The bonds market is also, however, highly fragmented. Unlike with traditional trade credit insurance, where the insurance policy is essentially written by the provider, local governments and beneficiaries dictate surety bond forms. And these forms – the legal document stating the purpose, penalty and terms and conditions of the bond – can vary dramatically from state to state. The result? Over 25,000 individual bond forms in North America alone.
Not only does this make it difficult to standardize across regions, but it can have real-world consequences. Let’s say you are managing an interstate highway construction project. Both jurisdictions could require different surety forms and, in extreme cases, may hire separate contractors to complete the project.
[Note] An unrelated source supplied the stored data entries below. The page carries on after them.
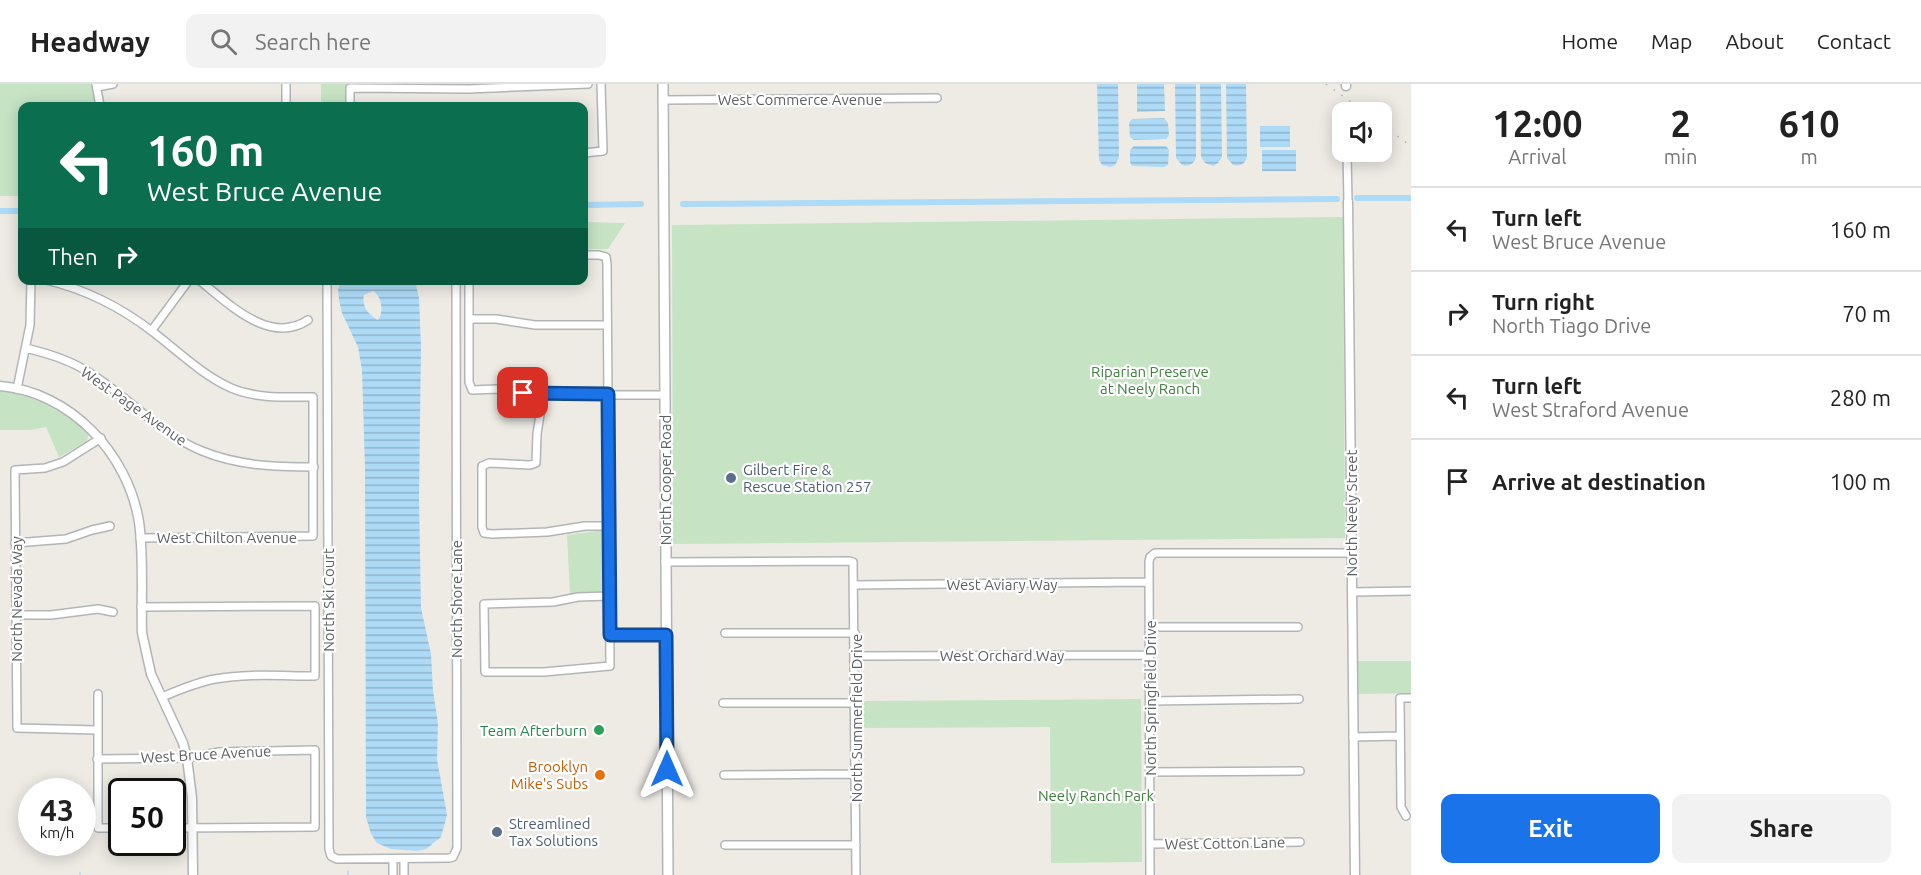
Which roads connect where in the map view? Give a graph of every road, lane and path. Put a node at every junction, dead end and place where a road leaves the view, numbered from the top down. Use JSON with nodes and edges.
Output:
{"nodes":[{"id":1,"x":113,"y":84,"type":"edge"},
{"id":2,"x":286,"y":84,"type":"edge"},
{"id":3,"x":588,"y":84,"type":"edge"},
{"id":4,"x":602,"y":84,"type":"edge"},
{"id":5,"x":663,"y":84,"type":"edge"},
{"id":6,"x":97,"y":86,"type":"edge"},
{"id":7,"x":469,"y":86,"type":"edge"},
{"id":8,"x":937,"y":98,"type":"dead end"},
{"id":9,"x":663,"y":100,"type":"junction"},
{"id":10,"x":99,"y":102,"type":"edge"},
{"id":11,"x":286,"y":102,"type":"edge"},
{"id":12,"x":350,"y":102,"type":"edge"},
{"id":13,"x":588,"y":153,"type":"edge"},
{"id":14,"x":1347,"y":162,"type":"edge"},
{"id":15,"x":1348,"y":198,"type":"joint"},
{"id":16,"x":588,"y":255,"type":"edge"},
{"id":17,"x":31,"y":285,"type":"edge"},
{"id":18,"x":61,"y":285,"type":"edge"},
{"id":19,"x":185,"y":285,"type":"edge"},
{"id":20,"x":205,"y":285,"type":"edge"},
{"id":21,"x":327,"y":285,"type":"edge"},
{"id":22,"x":456,"y":285,"type":"edge"},
{"id":23,"x":469,"y":285,"type":"edge"},
{"id":24,"x":470,"y":319,"type":"junction"},
{"id":25,"x":308,"y":320,"type":"dead end"},
{"id":26,"x":607,"y":325,"type":"junction"},
{"id":27,"x":152,"y":330,"type":"junction"},
{"id":28,"x":26,"y":348,"type":"junction"},
{"id":29,"x":0,"y":386,"type":"edge"},
{"id":30,"x":17,"y":389,"type":"junction"},
{"id":31,"x":608,"y":394,"type":"junction"},
{"id":32,"x":543,"y":395,"type":"junction"},
{"id":33,"x":664,"y":395,"type":"junction"},
{"id":34,"x":101,"y":438,"type":"junction"},
{"id":35,"x":314,"y":467,"type":"junction"},
{"id":36,"x":110,"y":526,"type":"dead end"},
{"id":37,"x":609,"y":526,"type":"junction"},
{"id":38,"x":140,"y":538,"type":"junction"},
{"id":39,"x":15,"y":543,"type":"junction"},
{"id":40,"x":1352,"y":553,"type":"junction"},
{"id":41,"x":665,"y":562,"type":"junction"},
{"id":42,"x":1149,"y":582,"type":"junction"},
{"id":43,"x":855,"y":585,"type":"junction"},
{"id":44,"x":1411,"y":591,"type":"edge"},
{"id":45,"x":1352,"y":592,"type":"junction"},
{"id":46,"x":609,"y":596,"type":"junction"},
{"id":47,"x":141,"y":607,"type":"junction"},
{"id":48,"x":113,"y":612,"type":"dead end"},
{"id":49,"x":16,"y":615,"type":"junction"},
{"id":50,"x":1149,"y":627,"type":"junction"},
{"id":51,"x":1298,"y":627,"type":"dead end"},
{"id":52,"x":725,"y":633,"type":"dead end"},
{"id":53,"x":855,"y":633,"type":"junction"},
{"id":54,"x":610,"y":635,"type":"junction"},
{"id":55,"x":666,"y":635,"type":"junction"},
{"id":56,"x":1149,"y":655,"type":"junction"},
{"id":57,"x":855,"y":656,"type":"junction"},
{"id":58,"x":98,"y":694,"type":"dead end"},
{"id":59,"x":162,"y":697,"type":"junction"},
{"id":60,"x":1411,"y":698,"type":"edge"},
{"id":61,"x":1299,"y":699,"type":"dead end"},
{"id":62,"x":1150,"y":701,"type":"junction"},
{"id":63,"x":855,"y":703,"type":"junction"},
{"id":64,"x":723,"y":704,"type":"dead end"},
{"id":65,"x":98,"y":730,"type":"junction"},
{"id":66,"x":1400,"y":736,"type":"junction"},
{"id":67,"x":1353,"y":737,"type":"junction"},
{"id":68,"x":187,"y":758,"type":"junction"},
{"id":69,"x":98,"y":759,"type":"junction"},
{"id":70,"x":1411,"y":765,"type":"edge"},
{"id":71,"x":1401,"y":766,"type":"junction"},
{"id":72,"x":1300,"y":771,"type":"dead end"},
{"id":73,"x":1150,"y":772,"type":"junction"},
{"id":74,"x":856,"y":774,"type":"junction"},
{"id":75,"x":724,"y":775,"type":"dead end"},
{"id":76,"x":1406,"y":816,"type":"dead end"},
{"id":77,"x":108,"y":828,"type":"edge"},
{"id":78,"x":186,"y":828,"type":"edge"},
{"id":79,"x":193,"y":828,"type":"junction"},
{"id":80,"x":1300,"y":842,"type":"dead end"},
{"id":81,"x":856,"y":844,"type":"junction"},
{"id":82,"x":1150,"y":844,"type":"junction"},
{"id":83,"x":725,"y":845,"type":"dead end"},
{"id":84,"x":393,"y":859,"type":"junction"},
{"id":85,"x":404,"y":859,"type":"junction"},
{"id":86,"x":193,"y":875,"type":"edge"},
{"id":87,"x":393,"y":875,"type":"edge"},
{"id":88,"x":404,"y":875,"type":"edge"},
{"id":89,"x":668,"y":875,"type":"edge"},
{"id":90,"x":856,"y":875,"type":"edge"},
{"id":91,"x":1150,"y":875,"type":"edge"},
{"id":92,"x":1355,"y":875,"type":"edge"}],
"edges":[{"from":1,"to":6,"type":"street"},
{"from":2,"to":11,"type":"street"},
{"from":3,"to":7,"type":"street"},
{"from":4,"to":13,"type":"street"},
{"from":5,"to":9,"type":"main road","name":"North Cooper Road"},
{"from":6,"to":10,"type":"street"},
{"from":7,"to":12,"type":"street"},
{"from":8,"to":9,"type":"street","name":"West Commerce Avenue"},
{"from":9,"to":33,"type":"main road","name":"North Cooper Road"},
{"from":14,"to":15,"type":"street","name":"North Neely Street"},
{"from":15,"to":40,"type":"street","name":"North Neely Street"},
{"from":16,"to":26,"type":"street"},
{"from":17,"to":28,"type":"street"},
{"from":18,"to":27,"type":"street"},
{"from":19,"to":27,"type":"street"},
{"from":20,"to":25,"type":"street"},
{"from":21,"to":84,"type":"street","name":"North Ski Court"},
{"from":22,"to":85,"type":"street","name":"North Shore Lane"},
{"from":23,"to":24,"type":"street"},
{"from":24,"to":26,"type":"street"},
{"from":24,"to":32,"type":"street"},
{"from":26,"to":31,"type":"street"},
{"from":27,"to":35,"type":"street"},
{"from":28,"to":30,"type":"street"},
{"from":28,"to":35,"type":"street","name":"West Page Avenue"},
{"from":29,"to":30,"type":"street"},
{"from":30,"to":34,"type":"street"},
{"from":31,"to":32,"type":"street"},
{"from":31,"to":33,"type":"street"},
{"from":31,"to":37,"type":"street"},
{"from":32,"to":37,"type":"street"},
{"from":33,"to":41,"type":"main road","name":"North Cooper Road"},
{"from":34,"to":38,"type":"street"},
{"from":34,"to":39,"type":"street","name":"North Nevada Way"},
{"from":35,"to":38,"type":"street","name":"West Chilton Avenue"},
{"from":36,"to":39,"type":"street"},
{"from":37,"to":46,"type":"street"},
{"from":38,"to":47,"type":"street"},
{"from":39,"to":49,"type":"street","name":"North Nevada Way"},
{"from":40,"to":42,"type":"street","name":"North Springfield Drive"},
{"from":40,"to":45,"type":"street","name":"North Neely Street"},
{"from":41,"to":43,"type":"street","name":"North Summerfield Drive"},
{"from":41,"to":55,"type":"main road","name":"North Cooper Road"},
{"from":42,"to":43,"type":"street","name":"West Aviary Way"},
{"from":42,"to":50,"type":"street","name":"North Springfield Drive"},
{"from":43,"to":53,"type":"street","name":"North Summerfield Drive"},
{"from":44,"to":45,"type":"street"},
{"from":45,"to":67,"type":"street","name":"North Neely Street"},
{"from":46,"to":54,"type":"street"},
{"from":46,"to":54,"type":"street"},
{"from":47,"to":59,"type":"street"},
{"from":47,"to":59,"type":"street"},
{"from":48,"to":49,"type":"street"},
{"from":49,"to":65,"type":"street","name":"North Nevada Way"},
{"from":50,"to":51,"type":"street"},
{"from":50,"to":56,"type":"street","name":"North Springfield Drive"},
{"from":52,"to":53,"type":"street"},
{"from":53,"to":57,"type":"street","name":"North Summerfield Drive"},
{"from":54,"to":55,"type":"street"},
{"from":55,"to":89,"type":"main road","name":"North Cooper Road"},
{"from":56,"to":57,"type":"street","name":"West Orchard Way"},
{"from":56,"to":62,"type":"street","name":"North Springfield Drive"},
{"from":57,"to":63,"type":"street","name":"North Summerfield Drive"},
{"from":58,"to":65,"type":"street"},
{"from":59,"to":68,"type":"street"},
{"from":60,"to":66,"type":"street"},
{"from":61,"to":62,"type":"street"},
{"from":62,"to":73,"type":"street","name":"North Springfield Drive"},
{"from":63,"to":64,"type":"street"},
{"from":63,"to":74,"type":"street","name":"North Summerfield Drive"},
{"from":65,"to":69,"type":"street"},
{"from":66,"to":67,"type":"street"},
{"from":66,"to":71,"type":"street"},
{"from":67,"to":92,"type":"street","name":"North Neely Street"},
{"from":68,"to":69,"type":"street","name":"West Bruce Avenue"},
{"from":68,"to":79,"type":"street"},
{"from":68,"to":79,"type":"street","name":"West Bruce Avenue"},
{"from":69,"to":77,"type":"street"},
{"from":70,"to":71,"type":"street"},
{"from":71,"to":76,"type":"street"},
{"from":72,"to":73,"type":"street"},
{"from":73,"to":82,"type":"street","name":"North Springfield Drive"},
{"from":74,"to":75,"type":"street"},
{"from":74,"to":81,"type":"street","name":"North Summerfield Drive"},
{"from":78,"to":79,"type":"street"},
{"from":79,"to":86,"type":"street"},
{"from":80,"to":82,"type":"street","name":"West Cotton Lane"},
{"from":81,"to":83,"type":"street"},
{"from":81,"to":90,"type":"street","name":"North Summerfield Drive"},
{"from":82,"to":91,"type":"street","name":"North Springfield Drive"},
{"from":84,"to":85,"type":"street","name":"North Shore Lane"},
{"from":84,"to":87,"type":"street"},
{"from":85,"to":88,"type":"street"}]}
You know, when you cross from Maryland to Delaware, the color of the asphalt changes from black to gray – there’s a defined line!
The inconsistency extends to providers and clients, too. For example, a surety provider operating in Iowa can’t write bonds in New York without getting that state’s approval. And a client in Iowa may only have one bonded project every five years, whereas a beneficiary in New York might need bonds seven days a week. For players in low-volume, low-demand areas, one key question may arise: why should we transition to e-bonds?